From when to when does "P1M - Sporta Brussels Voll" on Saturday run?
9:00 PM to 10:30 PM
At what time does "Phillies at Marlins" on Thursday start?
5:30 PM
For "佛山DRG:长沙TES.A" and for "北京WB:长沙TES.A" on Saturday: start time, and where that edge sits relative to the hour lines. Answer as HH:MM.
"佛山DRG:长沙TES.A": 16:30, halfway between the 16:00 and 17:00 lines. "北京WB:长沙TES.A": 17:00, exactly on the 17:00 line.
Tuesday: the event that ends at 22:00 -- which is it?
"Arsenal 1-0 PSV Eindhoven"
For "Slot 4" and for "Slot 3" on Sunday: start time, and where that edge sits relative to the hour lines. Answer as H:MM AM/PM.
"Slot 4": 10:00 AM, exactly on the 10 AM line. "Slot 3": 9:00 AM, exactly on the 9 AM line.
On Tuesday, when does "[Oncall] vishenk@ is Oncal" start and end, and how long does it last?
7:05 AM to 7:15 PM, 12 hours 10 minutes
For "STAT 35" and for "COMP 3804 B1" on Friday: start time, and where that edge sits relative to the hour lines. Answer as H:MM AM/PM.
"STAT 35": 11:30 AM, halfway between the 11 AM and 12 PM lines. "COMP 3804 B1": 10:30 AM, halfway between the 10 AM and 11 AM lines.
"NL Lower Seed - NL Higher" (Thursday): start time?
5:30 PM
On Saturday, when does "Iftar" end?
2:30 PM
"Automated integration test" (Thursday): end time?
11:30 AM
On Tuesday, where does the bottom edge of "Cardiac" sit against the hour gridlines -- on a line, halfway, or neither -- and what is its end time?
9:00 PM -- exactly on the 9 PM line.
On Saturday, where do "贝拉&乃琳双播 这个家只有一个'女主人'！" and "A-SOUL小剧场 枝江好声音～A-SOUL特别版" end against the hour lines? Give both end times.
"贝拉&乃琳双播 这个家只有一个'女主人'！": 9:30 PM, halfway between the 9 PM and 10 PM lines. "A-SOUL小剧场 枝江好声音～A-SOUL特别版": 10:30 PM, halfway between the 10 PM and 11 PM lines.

********

WHAT YOU NEED TO DO: Copy every line of the material above word for word, keeping the same order.

RESULT FOR THIS TASK:
From when to when does "P1M - Sporta Brussels Voll" on Saturday run?
9:00 PM to 10:30 PM
At what time does "Phillies at Marlins" on Thursday start?
5:30 PM
For "佛山DRG:长沙TES.A" and for "北京WB:长沙TES.A" on Saturday: start time, and where that edge sits relative to the hour lines. Answer as HH:MM.
"佛山DRG:长沙TES.A": 16:30, halfway between the 16:00 and 17:00 lines. "北京WB:长沙TES.A": 17:00, exactly on the 17:00 line.
Tuesday: the event that ends at 22:00 -- which is it?
"Arsenal 1-0 PSV Eindhoven"
For "Slot 4" and for "Slot 3" on Sunday: start time, and where that edge sits relative to the hour lines. Answer as H:MM AM/PM.
"Slot 4": 10:00 AM, exactly on the 10 AM line. "Slot 3": 9:00 AM, exactly on the 9 AM line.
On Tuesday, when does "[Oncall] vishenk@ is Oncal" start and end, and how long does it last?
7:05 AM to 7:15 PM, 12 hours 10 minutes
For "STAT 35" and for "COMP 3804 B1" on Friday: start time, and where that edge sits relative to the hour lines. Answer as H:MM AM/PM.
"STAT 35": 11:30 AM, halfway between the 11 AM and 12 PM lines. "COMP 3804 B1": 10:30 AM, halfway between the 10 AM and 11 AM lines.
"NL Lower Seed - NL Higher" (Thursday): start time?
5:30 PM
On Saturday, when does "Iftar" end?
2:30 PM
"Automated integration test" (Thursday): end time?
11:30 AM
On Tuesday, where does the bottom edge of "Cardiac" sit against the hour gridlines -- on a line, halfway, or neither -- and what is its end time?
9:00 PM -- exactly on the 9 PM line.
On Saturday, where do "贝拉&乃琳双播 这个家只有一个'女主人'！" and "A-SOUL小剧场 枝江好声音～A-SOUL特别版" end against the hour lines? Give both end times.
"贝拉&乃琳双播 这个家只有一个'女主人'！": 9:30 PM, halfway between the 9 PM and 10 PM lines. "A-SOUL小剧场 枝江好声音～A-SOUL特别版": 10:30 PM, halfway between the 10 PM and 11 PM lines.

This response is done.